Na análise do hardware de cada equipamento, observou-se defeito n o tecla do da urna eletrônica que funcionou originariamente na seção 227, da 404ª Zona Eleitoral – Cidade Tiradentes.

Nessa urna específica, foram observados defeitos aleatórios em teclas diversas durante a digitação após sucessivas repetições do autoteste, o qual é o procedimento padrão para verificação do regular funcionamento de todos os componentes da urna eletrônica: tela, teclado e áudio, entre outros, e do terminal do mesário.

A Justiça Eleitoral sempre promove a imediata substituição de qualquer urna eletrônica com defeito técnico. A urna eletrônica auditada foi substituída no início da manhã do dia da eleição, tão logo se tomou conhecimento da ocorrência de defeitos. A substituição foi registrada tanto na ata da seção eleitoral, preenchida pelos mesários, quanto nos registros de log da urna eletrônica.

O defeito aparecia em números aleatórios, conforme os vários testes realizados. Para descartar qualquer suspeita de fraude, a equipe de auditoria fez testes com os diversos números, nos diversos cargos, constatando que o defeito não ocorria somente com um número ou cargo específico.

A auditoria comprovou que houve falha no equipamento, e não fraude, conforme erroneamente sugerido no vídeo veiculado.

Falhas podem ocorrer em equipamentos eletrônicos. A substituição por urnas de contingência é o procedimento a ser adotado nessas situações, o que foi prontamente realizado nas seções eleitorais onde tais problemas ocorreram.

Para verificar se a falha não alterou o total de votos, foi realizada a auditoria de votação paralela em ambas as seções eleitorais, procedimento em que foram novamente digitados os votos recebidos pelas urnas eletrônicas, e comparado esse montante digitado com os Boletins de Urna originais dessas seções eleitorais. Em todas as urnas verificadas, a conferência entre o digitado e o resultado original foi coincidente.


“Tecnologia da urna é a mesma desde 1996”

As urnas brasileiras e o sistema eletrônico de votação têm sido continuamente atualizados e modernizados, desde sua implantação no país, em 1996.

É falsa a afirmação de que as urnas eletrônicas atuais apresentam a mesma tecnologia de 1996. O sistema de votação brasileiro é objeto de aprimoramentos constantes, que acompanham o desenvolvimento científico nas áreas de segurança de sistemas e de sistemas embarcados.

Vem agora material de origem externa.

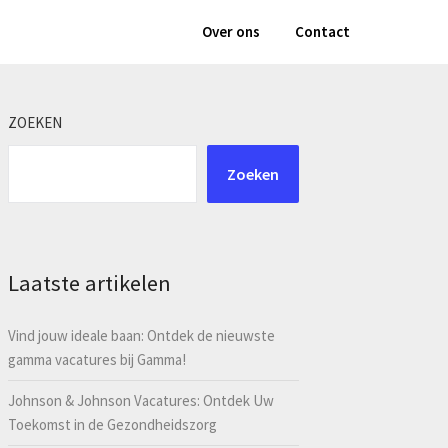
Over ons
Contact
ZOEKEN
Zoeken
Laatste artikelen
Vind jouw ideale baan: Ontdek de nieuwste
gamma vacatures bij Gamma!
Johnson & Johnson Vacatures: Ontdek Uw
Toekomst in de Gezondheidszorg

Embora o design exterior da urna tenha sido preservado ao longo dos anos, por dentro, a urna evoluiu significativamente. O TSE adquiriu urnas nos anos de 1996, 1998, 2000, 2002, 2004, 2006, 2008, 2009, 2010, 2011, 2013, 2015 e 2020. Os modelos de 1996 a 2008 já não estão mais em uso. A cada novo modelo, as urnas eletrônicas tornaram-se mais modernas e seguras.

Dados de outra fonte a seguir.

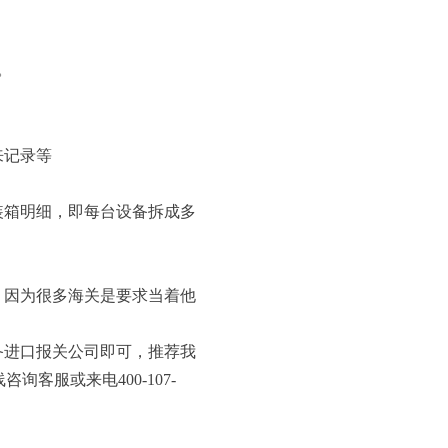
。
来记录等
箱明细，即每台设备拆成多
因为很多海关是要求当着他
备进口报关公司即可，推荐我
客服或来电400-107-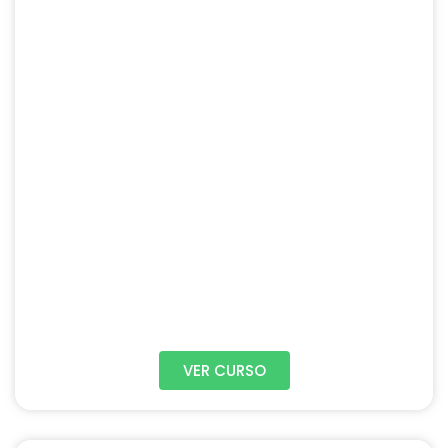
VER CURSO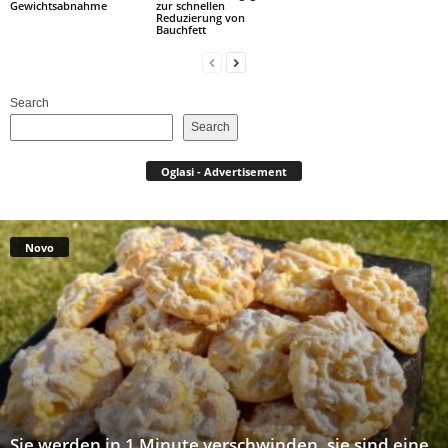
Gewichtsabnahme
zur schnellen
Reduzierung von
Bauchfett
Search
Search
Oglasi - Advertisement
Novo
Sie werden in 1 Minute verschwinden, sie sind eine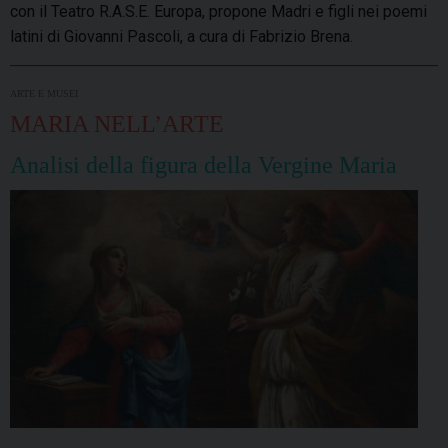
con il Teatro R.A.S.E. Europa, propone Madri e figli nei poemi
latini di Giovanni Pascoli, a cura di Fabrizio Brena.
ARTE E MUSEI
MARIA NELL’ARTE
Analisi della figura della Vergine Maria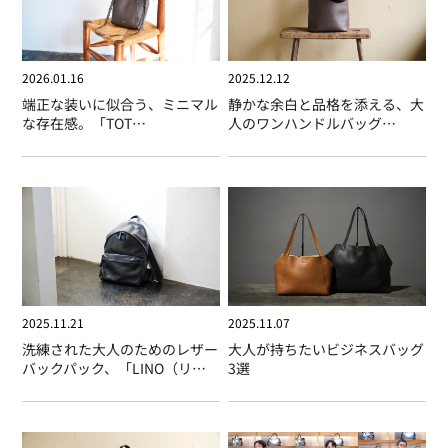
2026.01.16
2025.12.12
端正な装いに似合う、ミニマル
静かな余白と品格を添える、大
な存在感。「TOT
人のワンハンドルバッグ
SHOULDER（トトショルダ
「ETTORE（エットレ）」
ー）」
2025.11.21
2025.11.07
洗練された大人のためのレザー
大人が持ちたいビジネスバッグ
バックパック、「LINO（リ
3選
ノ）」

A manutenção do mesmo “visual”, com singelas modificações, não significa que todos os modelos de urnas eletrônicas utilizados sejam os mesmos.

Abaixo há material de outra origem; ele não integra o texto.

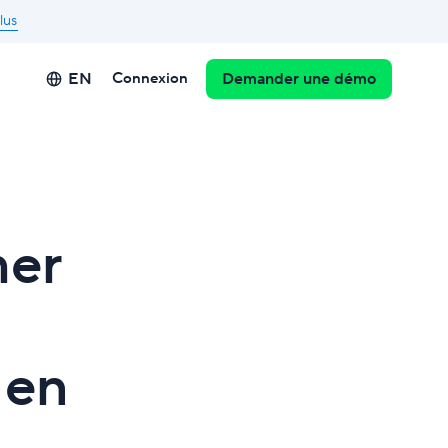
lus
EN
Connexion
Demander une démo
mer
 en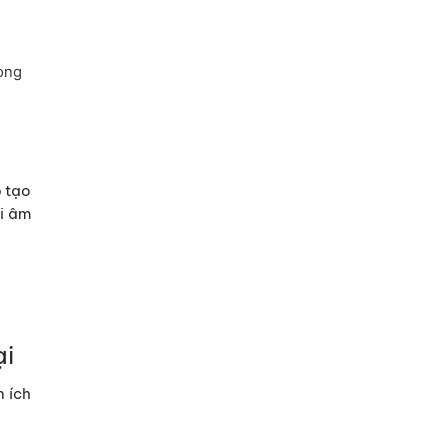
ong
p
tạo
i âm
ại
 ích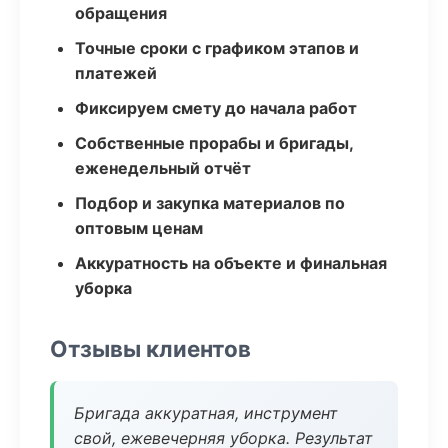
обращения
Точные сроки с графиком этапов и
платежей
Фиксируем смету до начала работ
Собственные прорабы и бригады,
еженедельный отчёт
Подбор и закупка материалов по
оптовым ценам
Аккуратность на объекте и финальная
уборка
Отзывы клиентов
Бригада аккуратная, инструмент
свой, ежевечерняя уборка. Результат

A parte referente ao equipamento teve algumas mudanças, mas já estavam previstas, a gente só não sabia como fazer. A arquitetura conceitual da urna é a mesma desde 1995. Algumas coisas nós não conseguimos implementar, então definimos fases de implementação. A implementação seria gradativa, até atingir o ponto que satisfizesse os requisitos finais”, afirma Catsumi.

“Urna eletrônica brasileira foi hackeada nos Estados Unidos”

Um texto difundido nas redes sociais afirma que a urna eletrônica brasileira teria sido invadida em uma convenção hacker realizada em julho de 2017, na cidade de Las Vegas, nos Estados Unidos. A mensagem diz também que os participantes do encontro teriam violado o sistema do equipamento brasileiro em menos de duas horas.

O encontro de hackers, ao qual a citação compartilhada na internet se refere, de fato existe. É a Defcon, considerada a mais tradicional conferência de hackers do mundo. Portanto, essa parte do texto é verdadeira. Contudo, a informação de que a urna eletrônica brasileira teria sido invadida durante o evento é completamente falsa.

Naquela edição do evento, dois técnicos do Tribunal Superior Eleitoral - TSE participaram da Defcon, para conferirem o trabalho dos especialistas que tentavam atacar os modelos de urnas usadas nos Estados Unidos. Ou seja, em nenhum momento os equipamentos brasileiros foram submetidos aos testes realizados durante a conferência.

Os servidores do TSE também aproveitaram a oportunidade para observar a organização do encontro e coletar experiências para aprimoramento do Teste Público de Segurança, uma espécie de versão brasileira da Defcon.

Desde 2009, o TSE convidou especialistas em tecnologia para tentar burlar as barreiras de proteção da urna eletrônica e dos sistemas a ela vinculados. Qualquer brasileiro com mais de 18 anos pode se inscrever para participar.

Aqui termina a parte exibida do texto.